Figure 3. Volume fraction of aggregates at different concentrations of human ferritin from 1.04 to 280.00 ng/ml in PBS buffer. The concentration of Ab-MP was 53.40 µg/ml for all tests.

 As shown in Fig. 3, the volume fraction of aggregates increased with the increase of ferritin concentration in the range of 1.04 ng/ml to 62.40 ng/ml. The max volume fraction (35.4%) occurred at 62.40 ng/ml.  Above 62.40 ng/ml, the volume fraction was reduced with the increase of ferritin concentration. This is because the high concentration of ferritin would saturate anti-ferritin Abs on surfaces of Ab-MP; hence the number of unreacted anti-ferritin Abs on Ab-MPs was too low to cause the aggregation.

Figure 4. Volume fraction of aggregates at different concentrations of human ferritin from 0.1 to 416.00 ng/ml in 10% FBS. Three sets of Ab-MP concentrations were used: 13.35 µg/ml, 53.40 µg/ml, and 213.40 µg/ml, for black (circle), red (triangle) and blue (square) lines respectively.
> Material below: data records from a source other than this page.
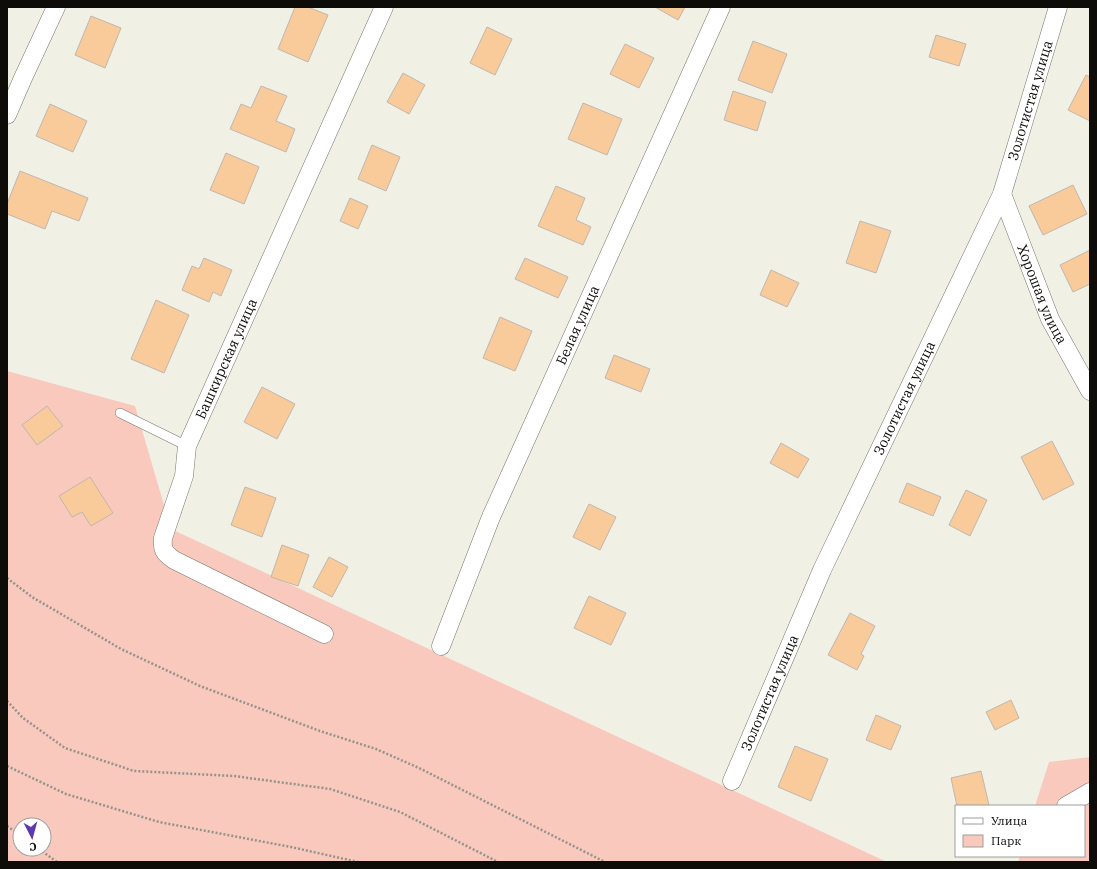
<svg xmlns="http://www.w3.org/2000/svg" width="1097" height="869" viewBox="0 0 1097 869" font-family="'IBM Plex Serif',serif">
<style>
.green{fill:#fac9bd;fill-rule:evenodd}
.building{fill:#f9ca9a;stroke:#bfb7b0}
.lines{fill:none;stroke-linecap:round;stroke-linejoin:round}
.lane-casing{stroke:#77766d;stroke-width:10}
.street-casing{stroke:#77766d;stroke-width:19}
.path{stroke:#93928b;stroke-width:2.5;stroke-dasharray:2 2;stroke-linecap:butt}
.lane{stroke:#fff;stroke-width:9}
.street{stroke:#fff;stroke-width:18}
.labels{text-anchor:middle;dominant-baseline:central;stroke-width:3;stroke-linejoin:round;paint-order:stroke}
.street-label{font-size:14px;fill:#0d0c09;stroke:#fff}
</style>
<rect width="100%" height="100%" fill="#f1f0e5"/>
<g class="green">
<path d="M7,371l128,35 36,123 716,333h-880zM20,825h24v24h-24z"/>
<path d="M1090,757v105h-72l2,-6h64v-50h-49l14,-44z"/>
</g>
<g class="building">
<path d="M295,7h13l20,8 -20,47 -30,-13z"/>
<path d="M655,7h30l-7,13z"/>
<path d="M91,16l30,12 -16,40 -30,-13z"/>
<path d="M487,27l25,12 -17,36 -25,-12z"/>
<path d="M936,35l30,9 -7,22 -30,-9z"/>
<path d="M753,41l34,13 -15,39 -34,-13z"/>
<path d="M625,44l29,14 -15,30 -29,-14z"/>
<path d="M403,73l22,12 -16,29 -22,-12z"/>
<path d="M1086,75l4,2v44l-22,-11z"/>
<path d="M261,86l26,10 -11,25 19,8 -9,23 -56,-23 11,-25 10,4z"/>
<path d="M733,91l33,11 -9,29 -33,-11z"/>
<path d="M583,103l39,16 -15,36 -39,-16z"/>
<path d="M50,104l37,17 -14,31 -37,-16z"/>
<path d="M372,145l28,12 -14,34 -28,-12z"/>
<path d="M226,153l33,14 -15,37 -34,-14z"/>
<path d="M20,171l68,27 -9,23 -27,-10 -7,18 -38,-15v-10z"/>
<path d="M1073,185l14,29 -44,21 -14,-29z"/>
<path d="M556,186l29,12 -9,22 15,7 -8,18 -45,-19z"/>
<path d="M350,198l18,8 -10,23 -18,-8z"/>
<path d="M860,221l31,10 -15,42 -30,-10z"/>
<path d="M1090,250v34l-17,8 -13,-27z"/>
<path d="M204,258l28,12 -11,26 -8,-4 -4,10 -27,-12 10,-24 7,3z"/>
<path d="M525,258l43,19 -10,21 -43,-19z"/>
<path d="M771,270l28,13 -12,24 -27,-12z"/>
<path d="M156,300l33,15 -25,58 -33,-14z"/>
<path d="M500,317l32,14 -17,40 -32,-13z"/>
<path d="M614,355l36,14 -9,23 -36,-14z"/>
<path d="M262,387l33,17 -18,35 -33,-17z"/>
<path d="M47,406l16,20 -26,19 -15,-20z"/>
<path d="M1052,441l22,43 -31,16 -22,-43z"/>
<path d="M781,443l28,16 -11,19 -28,-15z"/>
<path d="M90,477l23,36 -22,13 -9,-14 -10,5 -13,-21z"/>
<path d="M907,483l34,14 -8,19 -34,-14z"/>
<path d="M245,487l31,11 -14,39 -31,-12z"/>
<path d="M966,490l21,10 -17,36 -21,-11z"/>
<path d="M589,504l27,13 -16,33 -27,-13z"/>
<path d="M282,545l27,10 -11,31 -27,-9z"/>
<path d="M329,557l19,10 -16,30 -19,-10z"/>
<path d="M589,596l37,17 -15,32 -37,-17z"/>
<path d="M850,613l25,13 -14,28 3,2 -7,14 -29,-15z"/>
<path d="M1011,700l8,18 -24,12 -9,-18z"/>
<path d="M876,715l25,11 -10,24 -25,-10z"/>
<path d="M795,746l33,13 -17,42 -33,-14z"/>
<path d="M981,771l8,34 -5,1h-27l-6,-28z"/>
</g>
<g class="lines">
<defs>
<path id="lane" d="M120,413l67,33"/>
<g id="street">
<path d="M7,115l16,-37 33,-71"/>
<path id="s1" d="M1002,194l48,125 40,72"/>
<path id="s2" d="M324,634l-150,-74c-10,-7 -12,-10 -11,-22l21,-62 3,-30 197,-439"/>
<path id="s3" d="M441,646l50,-129 230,-510"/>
<path id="s4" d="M732,781l90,-211 180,-376 56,-187"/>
<path d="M1066,806l24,-14"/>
</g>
</defs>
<use href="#lane" class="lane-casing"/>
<use href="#street" class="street-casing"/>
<g class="path">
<path d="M7,578l25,19 89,52 79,37 120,45 56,18 43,19 186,94"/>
<path d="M7,701l16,17 42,30 69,23 100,5 96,13 70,23 98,50"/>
<path d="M7,766l59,28 93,28 132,25 67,15"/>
<path d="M7,826l13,9"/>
<path d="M39,849l18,13"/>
</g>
<use href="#lane" class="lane"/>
<use href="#street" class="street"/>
</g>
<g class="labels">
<g class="street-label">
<text stroke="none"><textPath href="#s4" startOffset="744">Золотистая улица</textPath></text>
<text stroke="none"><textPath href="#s1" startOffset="108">Хорошая улица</textPath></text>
<text stroke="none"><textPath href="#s3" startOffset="349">Белая улица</textPath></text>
<text stroke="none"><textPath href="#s2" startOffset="385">Башкирская улица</textPath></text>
<text stroke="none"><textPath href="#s4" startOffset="420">Золотистая улица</textPath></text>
<text stroke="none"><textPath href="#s4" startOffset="96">Золотистая улица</textPath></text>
</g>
</g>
<rect width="1097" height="869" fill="none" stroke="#0d0c09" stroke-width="16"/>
<rect x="955" y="805" width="130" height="52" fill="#ffffff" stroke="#9e9e9d"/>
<rect x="963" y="818" width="20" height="6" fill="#ffffff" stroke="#9e9e9d"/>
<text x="991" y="825" font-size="12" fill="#0d0c09">Улица</text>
<rect x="963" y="835" width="20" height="12" fill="#fac9bd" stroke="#9e9e9d"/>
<text x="991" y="845" font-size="12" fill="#0d0c09">Парк</text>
<g transform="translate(32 837) rotate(174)"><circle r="19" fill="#ffffff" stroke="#9e9e9d"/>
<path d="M0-3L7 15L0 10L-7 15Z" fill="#5c39b1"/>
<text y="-6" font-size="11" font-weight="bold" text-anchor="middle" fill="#0d0c09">С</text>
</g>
</svg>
Next, we proved the detection of ferritin in 10% FBS to mimic the real biomarker detection environment in complex media.  As shown in Fig. 4, the volume fraction of aggregates increased as increasing the ferritin concentration even in complex media (10% FBS). More importantly, tests showed that the detection range was adjustable by using different set of Ab-MP concentrations. It is important to point out here that volume fractions of nonspecific aggregates for the negative control were 0.045 ± 0.008, 0.054 ± 0.011 and 0.049 ± 0.002 for Ab-MP concentrations of 13.35 µg/ml, 53.4 µg/ml and 213.40 µg/ml, respectively, which are close to that in PBS at the concentration of 53.4 µg/ml. Results indicate that Ab-MPs are stable in the complex medium and nonspecific binding of non-target protein has negligible effect on the aggregation of Ab-MPs. With an Ab-MP concentration of 53.40 µg/ml (red curve), the max volume fraction also occurs at 62.40 ng/ml (see Fig. 3), and the aggregate volume fraction (32.4%) was comparable to that in PBS (35.4%). The result further confirms the immunoaggregation based biomarker detection method is insensitive to other biomolecules present in the complex media, implying that this approach can be applied to biomarker detection in complex media, i.e. human blood. Additionally, the detection range was shifted to the lower concentration range (0.1 ng/ml to 10.4 ng/ml) by using a lower concentration of Ab-MP (13.35 µg/ml). Similarly, a higher detection concentration range (0.1 ng/ml to 208 ng/ml) was achieved with a higher concentration of Ab-MP (213.40 µg/ml). Hence the detection range of the biomarker can be accurately tuned by changing the microparticle concentration. This biomarker detection method can be readily adapted for the detection and quantification of any biomacromolecules as long as there are high affinity capture probes available.